The nature of magnetic single domains in volcanic glasses of the KBS Tuff

Abstract

Magnetic and optical variations in volcanic glasses of the East African Rift have been investigated by means of experimental and analytical study. The results add to the formal understanding of magnetism in volcanic glasses and give us new perspectives on the nature, origin, and significance of fine‐grained magnetic minerals and on the magnetic petrology of glassy rocks. The samples that we have studied in detail, glass shards from the KBS Tuff of northern Kenya, contain a superparamagnetic precipitate of microcrystals, ∼2 to ∼10 nm in size.

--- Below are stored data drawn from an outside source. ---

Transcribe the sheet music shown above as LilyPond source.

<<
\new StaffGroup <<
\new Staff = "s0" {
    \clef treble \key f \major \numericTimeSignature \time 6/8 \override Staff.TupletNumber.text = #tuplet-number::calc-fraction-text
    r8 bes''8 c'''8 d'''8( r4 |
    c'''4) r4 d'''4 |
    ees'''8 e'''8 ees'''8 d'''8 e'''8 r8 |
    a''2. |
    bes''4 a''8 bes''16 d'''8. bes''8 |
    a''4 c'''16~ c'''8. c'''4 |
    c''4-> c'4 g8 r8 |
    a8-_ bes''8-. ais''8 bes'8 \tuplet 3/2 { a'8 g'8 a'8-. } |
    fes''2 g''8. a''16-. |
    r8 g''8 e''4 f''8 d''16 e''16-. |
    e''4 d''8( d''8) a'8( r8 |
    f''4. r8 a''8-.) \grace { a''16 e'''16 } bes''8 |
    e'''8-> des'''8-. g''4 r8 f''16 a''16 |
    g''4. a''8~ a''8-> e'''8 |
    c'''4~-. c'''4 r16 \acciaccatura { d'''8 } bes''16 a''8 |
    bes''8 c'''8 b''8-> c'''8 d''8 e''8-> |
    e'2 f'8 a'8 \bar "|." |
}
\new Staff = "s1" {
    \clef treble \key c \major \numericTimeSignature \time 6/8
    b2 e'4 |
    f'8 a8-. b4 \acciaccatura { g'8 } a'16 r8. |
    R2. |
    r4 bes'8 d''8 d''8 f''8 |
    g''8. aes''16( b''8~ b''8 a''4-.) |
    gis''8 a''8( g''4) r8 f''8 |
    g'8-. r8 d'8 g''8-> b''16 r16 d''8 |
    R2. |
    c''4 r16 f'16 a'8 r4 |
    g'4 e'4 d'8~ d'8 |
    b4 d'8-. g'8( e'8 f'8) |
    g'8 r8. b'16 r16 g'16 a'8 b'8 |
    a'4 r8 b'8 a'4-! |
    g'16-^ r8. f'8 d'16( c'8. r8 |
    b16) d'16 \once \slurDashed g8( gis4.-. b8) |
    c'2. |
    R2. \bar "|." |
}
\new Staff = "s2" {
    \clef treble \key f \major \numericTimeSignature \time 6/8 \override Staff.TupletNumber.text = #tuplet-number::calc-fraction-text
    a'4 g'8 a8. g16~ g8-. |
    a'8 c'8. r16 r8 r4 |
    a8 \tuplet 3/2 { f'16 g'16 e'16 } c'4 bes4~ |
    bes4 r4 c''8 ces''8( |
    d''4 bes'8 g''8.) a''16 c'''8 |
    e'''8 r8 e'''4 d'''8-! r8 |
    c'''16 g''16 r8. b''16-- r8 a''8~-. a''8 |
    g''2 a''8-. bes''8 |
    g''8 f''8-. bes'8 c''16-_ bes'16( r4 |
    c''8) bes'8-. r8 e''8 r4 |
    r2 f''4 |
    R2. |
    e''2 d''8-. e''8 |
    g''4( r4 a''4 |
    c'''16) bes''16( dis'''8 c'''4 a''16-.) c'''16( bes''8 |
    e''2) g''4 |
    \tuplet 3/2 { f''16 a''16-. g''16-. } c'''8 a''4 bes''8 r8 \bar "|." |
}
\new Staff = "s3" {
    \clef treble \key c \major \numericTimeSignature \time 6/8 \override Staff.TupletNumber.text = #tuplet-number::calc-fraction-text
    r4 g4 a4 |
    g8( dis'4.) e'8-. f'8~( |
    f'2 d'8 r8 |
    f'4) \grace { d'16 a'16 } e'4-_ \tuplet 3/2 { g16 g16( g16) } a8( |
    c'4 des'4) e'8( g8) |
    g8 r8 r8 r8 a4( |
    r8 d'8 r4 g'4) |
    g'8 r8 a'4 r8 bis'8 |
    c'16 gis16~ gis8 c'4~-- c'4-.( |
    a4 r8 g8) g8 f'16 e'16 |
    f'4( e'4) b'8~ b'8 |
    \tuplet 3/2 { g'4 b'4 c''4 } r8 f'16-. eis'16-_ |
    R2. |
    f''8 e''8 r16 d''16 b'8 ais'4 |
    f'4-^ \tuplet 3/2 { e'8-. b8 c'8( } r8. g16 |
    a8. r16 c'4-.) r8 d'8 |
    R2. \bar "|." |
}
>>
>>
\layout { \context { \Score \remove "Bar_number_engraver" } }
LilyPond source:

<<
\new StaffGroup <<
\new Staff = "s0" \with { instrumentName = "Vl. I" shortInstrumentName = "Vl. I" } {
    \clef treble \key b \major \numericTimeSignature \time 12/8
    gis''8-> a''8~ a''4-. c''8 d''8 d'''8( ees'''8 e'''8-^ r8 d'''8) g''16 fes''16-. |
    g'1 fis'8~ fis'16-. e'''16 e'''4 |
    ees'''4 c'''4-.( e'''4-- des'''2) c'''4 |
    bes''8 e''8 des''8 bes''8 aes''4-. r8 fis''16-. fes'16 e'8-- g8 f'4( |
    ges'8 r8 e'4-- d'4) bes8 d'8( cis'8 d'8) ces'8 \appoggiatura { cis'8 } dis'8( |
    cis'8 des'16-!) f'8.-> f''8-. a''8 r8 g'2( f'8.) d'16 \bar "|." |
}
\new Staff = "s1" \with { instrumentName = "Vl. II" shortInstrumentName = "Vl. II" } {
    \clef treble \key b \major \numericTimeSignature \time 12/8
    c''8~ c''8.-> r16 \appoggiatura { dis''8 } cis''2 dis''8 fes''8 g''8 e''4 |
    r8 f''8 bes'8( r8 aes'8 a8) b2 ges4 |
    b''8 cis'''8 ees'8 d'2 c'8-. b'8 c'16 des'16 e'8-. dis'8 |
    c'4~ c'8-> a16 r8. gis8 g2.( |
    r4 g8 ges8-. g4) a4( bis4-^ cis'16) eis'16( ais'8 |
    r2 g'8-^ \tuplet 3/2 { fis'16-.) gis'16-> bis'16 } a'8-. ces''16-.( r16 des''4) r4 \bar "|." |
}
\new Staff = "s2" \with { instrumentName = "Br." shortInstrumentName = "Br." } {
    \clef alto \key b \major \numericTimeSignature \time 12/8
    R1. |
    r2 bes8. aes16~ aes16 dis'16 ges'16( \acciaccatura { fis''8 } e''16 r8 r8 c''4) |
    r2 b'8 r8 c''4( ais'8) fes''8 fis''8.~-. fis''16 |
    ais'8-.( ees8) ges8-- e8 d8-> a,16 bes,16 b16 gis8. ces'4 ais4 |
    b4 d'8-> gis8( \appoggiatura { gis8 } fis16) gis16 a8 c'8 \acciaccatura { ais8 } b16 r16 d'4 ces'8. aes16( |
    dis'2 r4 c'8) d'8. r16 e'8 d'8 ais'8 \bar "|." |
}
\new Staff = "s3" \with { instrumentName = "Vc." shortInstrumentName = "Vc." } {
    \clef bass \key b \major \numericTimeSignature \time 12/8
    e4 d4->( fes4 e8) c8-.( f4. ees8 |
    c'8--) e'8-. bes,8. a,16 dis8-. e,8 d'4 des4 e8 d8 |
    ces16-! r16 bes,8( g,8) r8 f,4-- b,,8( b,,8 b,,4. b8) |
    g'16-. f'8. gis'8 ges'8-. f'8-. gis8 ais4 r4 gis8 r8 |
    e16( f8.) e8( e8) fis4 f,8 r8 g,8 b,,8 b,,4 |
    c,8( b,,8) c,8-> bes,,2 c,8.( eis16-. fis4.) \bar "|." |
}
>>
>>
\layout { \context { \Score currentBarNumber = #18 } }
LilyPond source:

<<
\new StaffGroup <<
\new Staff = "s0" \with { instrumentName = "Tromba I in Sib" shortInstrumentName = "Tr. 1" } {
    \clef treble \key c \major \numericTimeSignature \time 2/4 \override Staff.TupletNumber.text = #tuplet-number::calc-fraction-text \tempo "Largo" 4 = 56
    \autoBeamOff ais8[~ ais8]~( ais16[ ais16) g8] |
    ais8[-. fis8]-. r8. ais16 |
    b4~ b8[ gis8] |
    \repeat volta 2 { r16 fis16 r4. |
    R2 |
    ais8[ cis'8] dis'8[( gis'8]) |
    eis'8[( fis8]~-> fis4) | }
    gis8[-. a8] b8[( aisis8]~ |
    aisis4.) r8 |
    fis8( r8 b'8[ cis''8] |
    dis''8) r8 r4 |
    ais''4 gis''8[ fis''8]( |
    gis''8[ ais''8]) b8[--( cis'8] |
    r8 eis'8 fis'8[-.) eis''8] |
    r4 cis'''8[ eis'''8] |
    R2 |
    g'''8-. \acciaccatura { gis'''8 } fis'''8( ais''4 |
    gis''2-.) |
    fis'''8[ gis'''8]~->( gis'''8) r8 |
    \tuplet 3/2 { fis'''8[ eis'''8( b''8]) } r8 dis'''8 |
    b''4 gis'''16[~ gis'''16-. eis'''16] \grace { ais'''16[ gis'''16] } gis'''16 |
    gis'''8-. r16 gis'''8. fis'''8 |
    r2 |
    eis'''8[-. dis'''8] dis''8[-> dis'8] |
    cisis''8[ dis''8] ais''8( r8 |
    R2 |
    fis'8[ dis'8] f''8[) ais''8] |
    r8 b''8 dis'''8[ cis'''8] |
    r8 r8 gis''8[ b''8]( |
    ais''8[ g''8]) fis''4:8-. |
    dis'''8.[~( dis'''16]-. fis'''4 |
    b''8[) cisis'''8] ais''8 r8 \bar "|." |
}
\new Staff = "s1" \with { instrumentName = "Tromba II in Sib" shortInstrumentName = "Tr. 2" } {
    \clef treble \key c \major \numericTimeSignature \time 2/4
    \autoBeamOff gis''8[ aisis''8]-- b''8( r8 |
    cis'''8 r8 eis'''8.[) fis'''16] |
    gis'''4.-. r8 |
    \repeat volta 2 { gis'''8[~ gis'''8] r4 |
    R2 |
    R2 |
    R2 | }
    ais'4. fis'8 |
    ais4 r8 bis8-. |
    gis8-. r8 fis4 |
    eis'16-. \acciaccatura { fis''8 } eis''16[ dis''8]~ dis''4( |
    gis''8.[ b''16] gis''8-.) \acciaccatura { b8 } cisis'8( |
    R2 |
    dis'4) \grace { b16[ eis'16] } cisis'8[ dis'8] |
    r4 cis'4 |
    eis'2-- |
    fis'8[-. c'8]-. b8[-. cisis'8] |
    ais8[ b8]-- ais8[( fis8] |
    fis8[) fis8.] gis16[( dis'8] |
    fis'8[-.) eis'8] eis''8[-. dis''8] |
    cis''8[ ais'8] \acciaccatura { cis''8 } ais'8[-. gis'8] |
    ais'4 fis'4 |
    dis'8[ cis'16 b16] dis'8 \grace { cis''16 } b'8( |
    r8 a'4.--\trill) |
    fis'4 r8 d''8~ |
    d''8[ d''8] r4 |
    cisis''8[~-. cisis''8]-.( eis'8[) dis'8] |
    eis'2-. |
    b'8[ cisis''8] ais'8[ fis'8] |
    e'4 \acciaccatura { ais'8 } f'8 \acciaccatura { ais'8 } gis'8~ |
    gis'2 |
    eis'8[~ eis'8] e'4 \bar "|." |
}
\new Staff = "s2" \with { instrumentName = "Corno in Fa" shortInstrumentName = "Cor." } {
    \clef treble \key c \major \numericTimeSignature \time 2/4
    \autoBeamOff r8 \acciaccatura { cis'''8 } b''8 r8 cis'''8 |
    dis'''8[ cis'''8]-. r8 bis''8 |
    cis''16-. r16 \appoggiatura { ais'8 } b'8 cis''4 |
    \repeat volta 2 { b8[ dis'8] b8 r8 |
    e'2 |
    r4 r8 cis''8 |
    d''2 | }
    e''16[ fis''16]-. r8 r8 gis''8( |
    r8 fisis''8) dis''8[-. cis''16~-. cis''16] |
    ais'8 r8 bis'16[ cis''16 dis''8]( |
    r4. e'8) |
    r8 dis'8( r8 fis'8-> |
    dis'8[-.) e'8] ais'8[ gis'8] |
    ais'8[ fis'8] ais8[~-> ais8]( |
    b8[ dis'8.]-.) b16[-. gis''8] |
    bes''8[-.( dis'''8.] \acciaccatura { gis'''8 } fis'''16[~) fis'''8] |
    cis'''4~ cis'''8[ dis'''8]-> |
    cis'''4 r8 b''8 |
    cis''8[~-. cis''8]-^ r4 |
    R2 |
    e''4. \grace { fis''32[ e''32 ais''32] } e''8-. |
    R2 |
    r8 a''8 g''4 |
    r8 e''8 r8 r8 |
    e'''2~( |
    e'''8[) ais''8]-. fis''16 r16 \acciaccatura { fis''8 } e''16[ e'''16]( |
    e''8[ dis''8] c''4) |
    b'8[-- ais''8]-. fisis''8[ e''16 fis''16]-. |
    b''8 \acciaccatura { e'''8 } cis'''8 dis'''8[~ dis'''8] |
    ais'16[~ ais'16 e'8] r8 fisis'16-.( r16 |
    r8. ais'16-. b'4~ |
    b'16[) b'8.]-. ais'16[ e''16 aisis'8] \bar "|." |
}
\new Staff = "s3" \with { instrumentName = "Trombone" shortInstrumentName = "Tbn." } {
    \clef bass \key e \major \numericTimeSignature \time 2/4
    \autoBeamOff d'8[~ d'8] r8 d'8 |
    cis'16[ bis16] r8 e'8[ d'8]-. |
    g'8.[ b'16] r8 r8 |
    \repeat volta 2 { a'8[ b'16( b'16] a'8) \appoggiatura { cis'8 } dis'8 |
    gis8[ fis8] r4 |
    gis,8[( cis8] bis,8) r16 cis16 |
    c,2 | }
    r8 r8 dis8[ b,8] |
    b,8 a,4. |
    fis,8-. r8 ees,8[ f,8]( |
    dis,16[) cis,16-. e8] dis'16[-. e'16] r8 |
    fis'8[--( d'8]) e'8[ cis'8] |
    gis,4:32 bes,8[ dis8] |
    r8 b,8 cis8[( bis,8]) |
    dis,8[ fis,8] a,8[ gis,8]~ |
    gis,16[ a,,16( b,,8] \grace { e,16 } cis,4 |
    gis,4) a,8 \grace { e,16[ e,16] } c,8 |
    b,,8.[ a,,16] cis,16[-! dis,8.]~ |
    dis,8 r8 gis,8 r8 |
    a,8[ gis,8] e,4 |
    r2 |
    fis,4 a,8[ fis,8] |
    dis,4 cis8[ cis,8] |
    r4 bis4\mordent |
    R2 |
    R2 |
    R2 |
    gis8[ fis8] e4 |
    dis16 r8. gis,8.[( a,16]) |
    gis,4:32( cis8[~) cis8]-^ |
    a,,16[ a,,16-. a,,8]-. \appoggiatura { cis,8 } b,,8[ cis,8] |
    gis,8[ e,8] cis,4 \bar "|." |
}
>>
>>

The precipitate is likely to have formed at elevated temperature, during or subsequent to eruption, about 1.9 m.y. ago. We have studied these microcrystals by means of transmission electron microscopy (TEM), ac and dc magnetic methods, electron spin resonance (ESR), Mössbauer spectroscopy, and optical spectroscopy. Our efforts have concentrated on determining the magnetic mineralogy and understanding the mechanism(s) responsible for the optical and magnetic behavior of these glasses. The particle size determination for the larger of these microcrystals has been achieved using TEM imaging and Mössbauer spectroscopy. The mineralogy is nonstoichiometric magnetite, based on Mössbauer, X ray diffraction, and electron diffraction results. The ratio of saturation rémanent magnetization to saturation magnetization for the larger microcrystals is very nearly that predicted by single‐domain theory for a uniaxial anisotropy, the origin of which may lie with stress or surface effects. We interpret magnetic and ESR results to infer the possible existence of microcrystals or amorphous clusters of Fe atoms, ∼1 nm or smaller, in KBS glasses that appear homogeneous in high‐resolution TEM images. Results from optical absorption experiments show that the color variations in KBS shards arise due to optical absorption by the precipitate, a result consistent with classical electromagnetic theory.